“A bastion of dependable and hideously entertaining Fringe entertainment.”
My first contact with Axis of Awesome involved, like many other teens, me being glued to my computer screen as they rocked the hell out of a 360p feed on youtube. Now, a decade on from their founding, it’s clear that Fringe veterans Jordan Raskopoulos, Lee Naimo and Benny Davis are still soaring like a Birdplane even beyond the glittery lights of the LCD stage.
Whilst this review (as always) will attempt to avoid spoilers on the specific content of the show, let it not be said that the Axis does not begin on a high note. Their song “Elephant in the Room” is a fantastically witty product of self reference, and completely sets the tone for the rest of the show: heartfelt warmth, with a heavy dose of cynicism thrown into the mix. The quality of songs on display is very strong indeed: from rap to Bastille parodies, the musical nouse at play is almost unfalteringly good, save for a few sharp high notes in the group’s (often extremely) surprising vocal range. Davis in particular, despite his unofficial position as comedy whipping boy, continually proves he could go finger-to-finger with the best of them on the keyboard without missing a beat.
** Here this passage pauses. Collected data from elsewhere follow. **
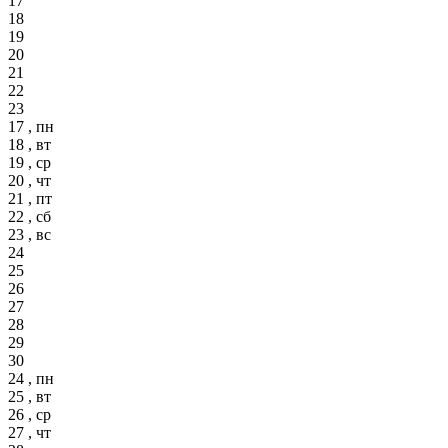
17
18
19
20
21
22
23
17 , пн
18 , вт
19 , ср
20 , чт
21 , пт
22 , сб
23 , вс
24
25
26
27
28
29
30
24 , пн
25 , вт
26 , ср
27 , чт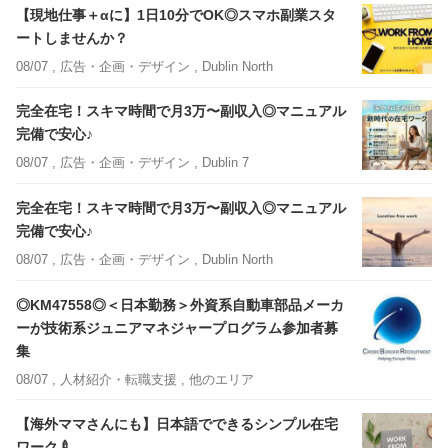
【現地仕事＋αに】1日10分でOK◎スマホ副業スタ
ートしませんか？
08/07 ,
広告・企画・デザイン
, Dublin North
完全在宅！スキマ時間で月3万〜副収入◎マニュアル
完備で安心♪
08/07 ,
広告・企画・デザイン
, Dublin 7
完全在宅！スキマ時間で月3万〜副収入◎マニュアル
完備で安心♪
08/07 ,
広告・企画・デザイン
, Dublin North
◎KM47558◎＜日本勤務＞外資系自動車部品メーカ
ーが技術系ジュニアマネジャープログラム参加者募
集
08/07 ,
人材紹介・転職支援
, 他のエリア
【海外ママさんにも】日本語でできるシンプル在宅
ワーク🍼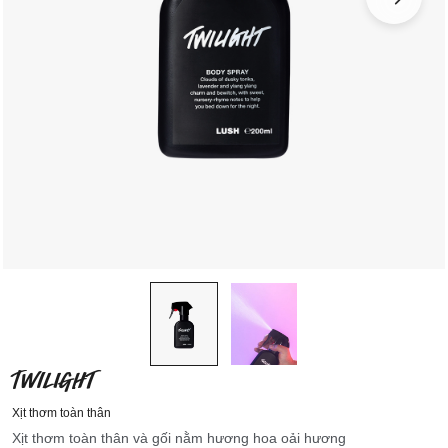
TWILIGHT
Xịt thơm toàn thân
Xịt thơm toàn thân và gối nằm hương hoa oải hương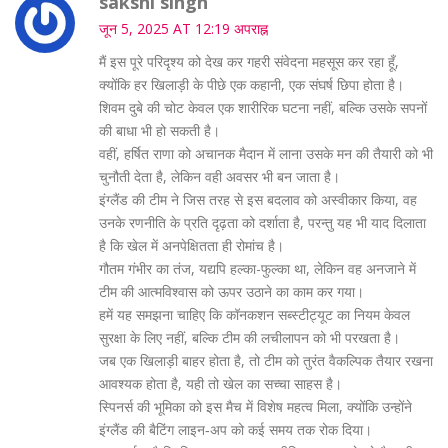
sakshi singh
जून 5, 2025 AT 12:19 अपराह्न
मैं इस पूरे परिदृश्य को देख कर गहरी संवेदना महसूस कर रहा हूँ,
क्योंकि हर खिलाड़ी के पीछे एक कहानी, एक संघर्ष छिपा होता है।
शिवम दुबे की चोट केवल एक शारीरिक घटना नहीं, बल्कि उसके सपनों
की बाधा भी हो सकती है।
वहीं, हर्षित राणा को अचानक मैदान में लाना उसके मन की तैयारी को भी
चुनौती देता है, लेकिन वही अवसर भी बन जाता है।
इंग्लैंड की टीम ने जिस तरह से इस बदलाव को अस्वीकार किया, वह
उनके रणनीति के प्रति दृढ़ता को दर्शाता है, परन्तु यह भी याद दिलाता
है कि खेल में अनपेक्षितता ही रोमांच है।
गौतम गंभीर का तंज, यद्यपि हल्का-फुल्का था, लेकिन वह अनजाने में
टीम की आत्मविश्वास को ऊपर उठाने का काम कर गया।
हमें यह समझना चाहिए कि कॉनकशन सब्स्टीट्यूट का नियम केवल
सुरक्षा के लिए नहीं, बल्कि टीम की लचीलापन को भी परखता है।
जब एक खिलाड़ी बाहर होता है, तो टीम को तुरंत वैकल्पिक तैयार रखना
आवश्यक होता है, यही तो खेल का सच्चा साहस है।
स्पिनर्स की भूमिका को इस मैच में विशेष महत्व मिला, क्योंकि उन्होंने
इंग्लैंड की बैटिंग लाइन‑अप को कई समय तक रोक दिया।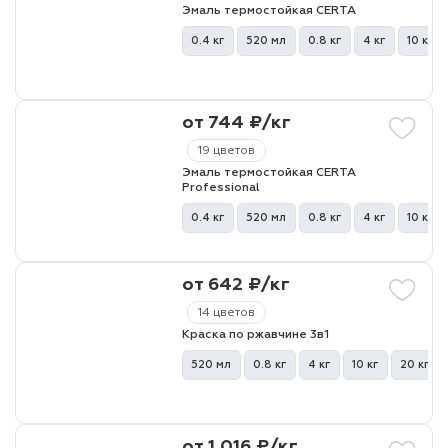
Эмаль термостойкая CERTA
0.4 кг
520 мл
0.8 кг
4 кг
10 кг
лаки и эмали
от 744 ₽/кг
19 цветов
Эмаль термостойкая CERTA
Professional
0.4 кг
520 мл
0.8 кг
4 кг
10 кг
от 642 ₽/кг
14 цветов
Краска по ржавчине 3в1
520 мл
0.8 кг
4 кг
10 кг
20 кг
от 1 016 ₽/кг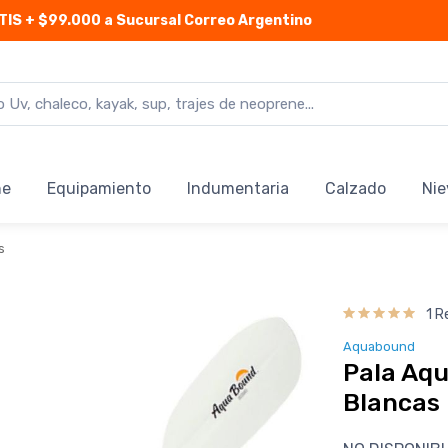
TIS
+ $99.000 a Sucursal Correo Argentino
ne
Equipamiento
Indumentaria
Calzado
Nie
s
1 R
Aquabound
Pala Aq
Blancas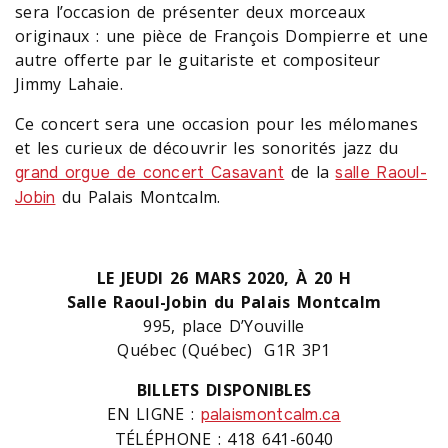
sera l’occasion de présenter deux morceaux
originaux : une pièce de François Dompierre et une
autre offerte par le guitariste et compositeur
Jimmy Lahaie.
Ce concert sera une occasion pour les mélomanes
et les curieux de découvrir les sonorités jazz du
de la
grand orgue de concert Casavant
salle Raoul-
du Palais Montcalm.
Jobin
LE JEUDI 26 MARS 2020, À 20 H
Salle Raoul-Jobin du Palais Montcalm
995, place D’Youville
Québec (Québec) G1R 3P1
BILLETS DISPONIBLES
EN LIGNE :
palaismontcalm.ca
TÉLÉPHONE : 418 641-6040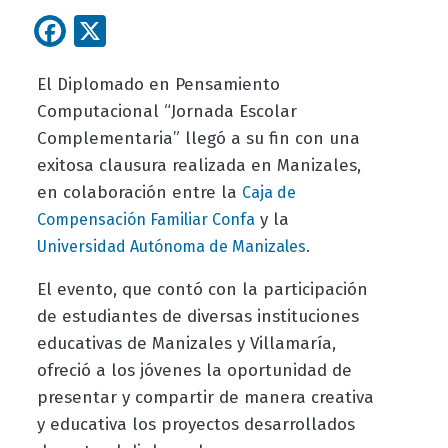
Facebook
X
El Diplomado en Pensamiento
Computacional “Jornada Escolar
Complementaria” llegó a su fin con una
exitosa clausura realizada en Manizales,
en colaboración entre la
Caja de
y la
Compensación Familiar Confa
.
Universidad Autónoma de Manizales
El evento, que contó con la participación
de estudiantes de diversas instituciones
educativas de Manizales y Villamaría,
ofreció a los jóvenes la oportunidad de
presentar y compartir de manera creativa
y educativa los proyectos desarrollados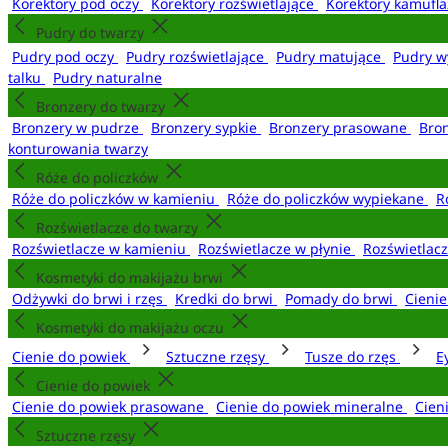
Korektory pod oczy
Korektory rozświetlające
Korektory kamufl
Pudry do twarzy
Pudry pod oczy
Pudry rozświetlające
Pudry matujące
Pudry w
talku
Pudry naturalne
Bronzery do twarzy
Bronzery w pudrze
Bronzery sypkie
Bronzery prasowane
Bro
konturowania twarzy
Róże do policzków
Róże do policzków w kamieniu
Róże do policzków wypiekane
R
Rozświetlacze do twarzy
Rozświetlacze w kamieniu
Rozświetlacze w płynie
Rozświetlacz
Kosmetyki do makijażu brwi
Odżywki do brwi i rzęs
Kredki do brwi
Pomady do brwi
Cieni
Kosmetyki do makijażu oczu
Cienie do powiek
Sztuczne rzęsy
Tusze do rzęs
E
Cienie do powiek
Cienie do powiek prasowane
Cienie do powiek mineralne
Cien
Sztuczne rzęsy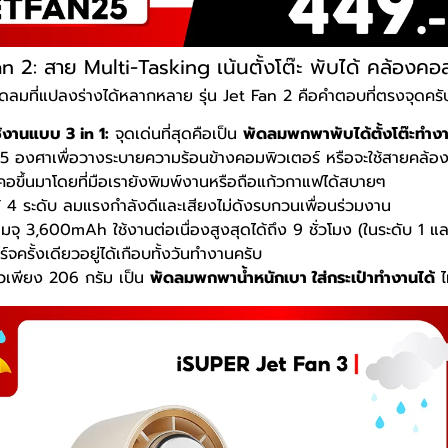
an 2: สาย Multi-Tasking เน้นตั้งโต๊ะ พับได้ คล้องค
ดลมที่แปลงร่างได้หลากหลาย รุ่น Jet Fan 2 คือคำตอบที่ตรงจุดครั
ช้งานแบบ 3 in 1:
จุดเด่นที่สุดคือเป็น
พัดลมพกพาพับได้ตั้งโต๊ะทำง
05 องศาเพื่อวางระบายความร้อนข้างคอมพิวเตอร์ หรือจะใช้สายคล้อ
คอขึ้นมาโดยที่มือเรายังพิมพ์งานหรือถือแก้วกาแฟได้สบายๆ
้ 4 ระดับ ลมแรงกำลังดีและเสียงไม่ดังรบกวนเพื่อนร่วมงาน
จุ 3,600mAh ใช้งานต่อเนื่องสูงสุดได้ถึง 9 ชั่วโมง (ในระดับ 1 แ
าร์จครั้งเดียวอยู่ได้เกือบทั้งวันทำงานครับ
วเพียง 206 กรัม เป็น
พัดลมพกพาน้ำหนักเบา ใส่กระเป๋าทำงานได้
ไ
Between songs, the group’s clearly close dynamic is on full, glorious display. Though some of the skits felt a little low energy as the show warmed up for its final quarter, the inter-Axis fraternity outshines any qualms in terms of pure feel good factor. In an industry where so many horror stories abound of band members who cannot stand one another, bands like this one are increasingly rare. But even more rare, and all the more difficult, is for bands not only to stay friends through the rigours of long term performance; but also to keep that ember of their original intent and feeling alive.
But sat in an audience of hundreds, I might as well have been in my childhood bedroom again, eagerly clicking through links as the screen blinked out into the cathode-tinted night. The same thrill of discovery, the same laughs, and the same joy. And I think this illustrates what exactly makes this trio of modern day troubadours so compelling. It’s not their (considerable) musical skill, lyrics or even stage presence. They’ve gone through many changes over the years (the most obvious being that Lee is now bald), but Axis of Awesome’s greatest asset is that, at their core, they’ve remained wonderfully consistent. This is a show which has a little of everything: comedy, tragedy, horrifying mask props – all wrapped up into a neat bundle by music which will be stuck in your head harder than a sniper shot.
This is a show that proves, despite the ever-changing face of the festival, Axis of Awesome remains a bastion of dependable and hideously entertaining Fringe entertainment.